At any rate, I hope to continue searching and reading up on ADHD and who knows, perhaps I'll finally find out at 51 yrs old (I even forget my age at times...not always a bad thing ;) why I dance to a different drum...can't even remember how to spell...RRRGGGHHH
Great, where did the time go, spent too long on the computer...again! What's new?? Like I said, if it grabs my interest, fine, but if it doesn't, I get sooooo bored.....
I also realized late in life after doing my own research on what my malfuntion was first I thought I had depression and was bi-polar took meds for that not really any noticeable difference got off that and looked at adhd and that was me now take Dexadrine and I have turned around 100% I was a c low b student in high school I recently finished my first quarter in college on the deans list so I think I figured it out so do your own research because I was misdiagnosed buy a Doc for 2 years and was on meds that I didnt need.
YES!
A fellow traveler along the road less taken.
I too have always been an outsider. Never really fit in with anyone, any group.
High school and adult life have been very lonely. I'm not sure if I'm a loner because I like it, or if I've just accepted the fact that I can't make lasting friends.
I read down the list of symptoms and didn't miss one.
Some are advantageous, some are real dangerous.
The worst for me are forgetting and dangerous behavior. I have forgotten lots of family, personal details that just make me sad. Other times, I remember the oddest things (they may be made up, because no one else remembers them). I've also done some very dangerous, irresponsible things. Things that may have killed me, but I was lucky.
I am on medication. (above the recommended max. dosage) I've tried therapy. And I'm just barely under control. If I don't put up repeated roadblocks, I will probably do something very dumb. That's mainly because it seems to feed a need for excitement, adreniline, that I seem to crave. I think it is an odd way of self medicating.
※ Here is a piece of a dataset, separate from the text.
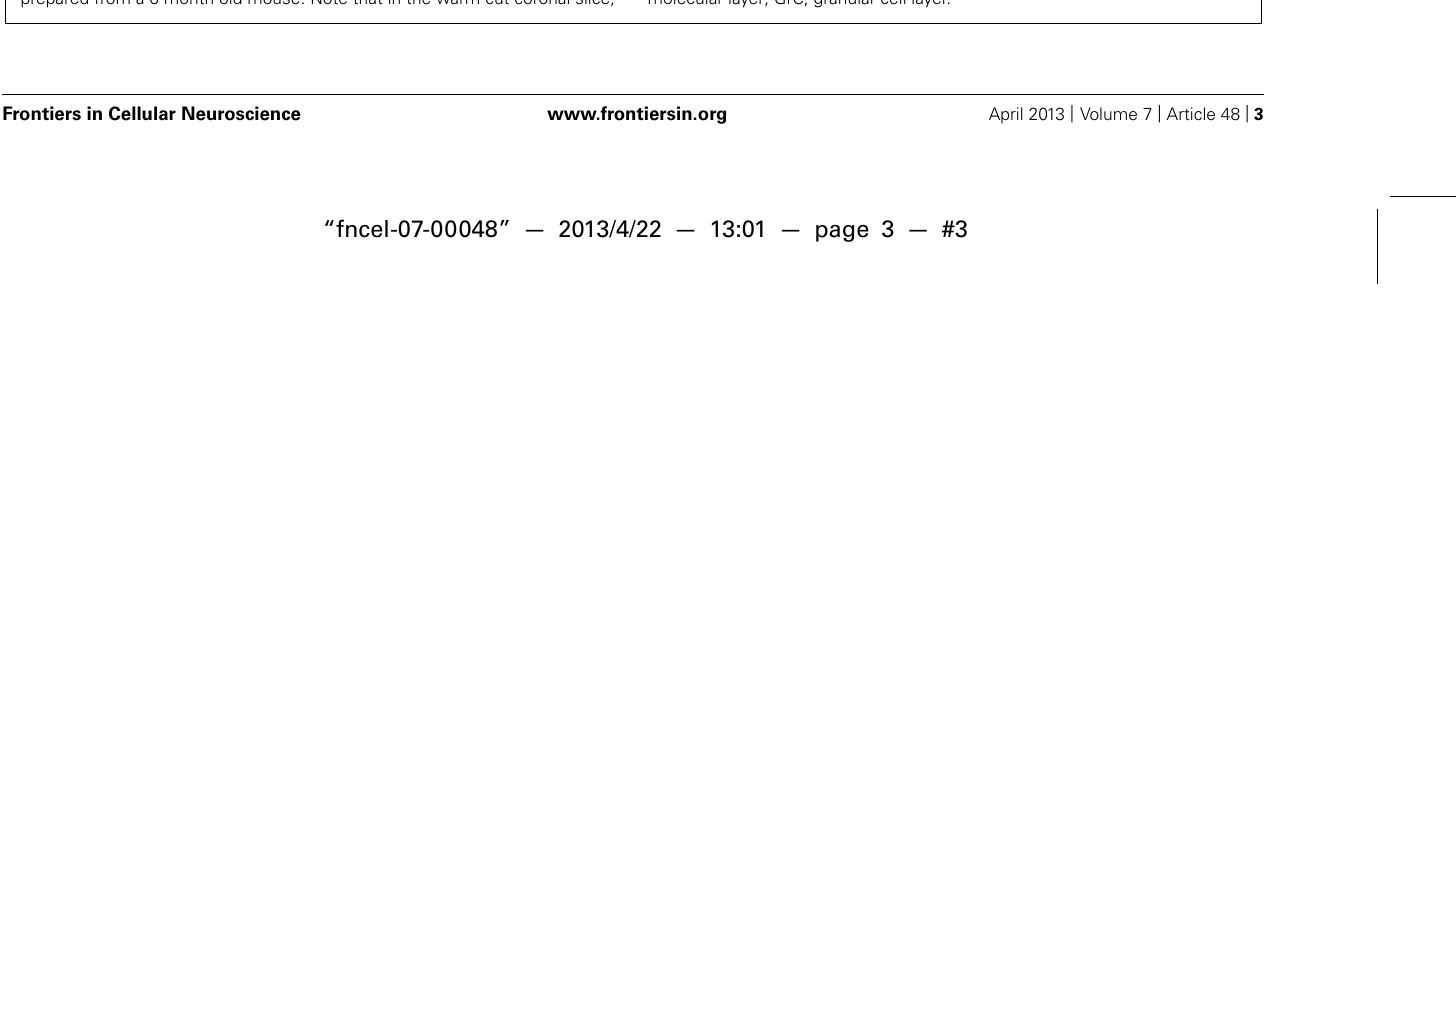
DCN cell bodies of both small (labeled “ + ”) and large (“*”) sizes are visible; in cold-cut coronal slices from old animals, most cells were small (labeled “ + ”). In cold-cut sagittal slices, hardly any healthy neurons in the Purkinje layer were found. In contrast, numerous patchable Purkinje neurons are easily seen in the warm-cut sagittal section. PN, Purkinje neuron layer; ML, molecular layer; GrC, granular cell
I was 53 when diagnosed. Many people through my life had said it was a shame all the talent I wasted. But I couldn't keep myself on any task, schedule, path for any length of time. The longest I've been able to stay at one employer is about 3 years. I work at it, but eventually my brain overrides my mouth and the current thought I'm thinking pops out of my mouth. Saying things like: that manager is an idiot, or I really think that idea is terrible, don't win many coworkers and bosses admiration. And so it goes.
And as you can see, I can't keep a clear, concise thought in my head. Just look at the ramblings in this reply. Its like my brain, firing on all cylinders at once. Random thoughts, random actions, random results.
Thanks for allowing me to rant. Adult ADD is real. And it really sucks.
Tim
This article was very helpful to me. The reminder of medication and behavioral management is so important.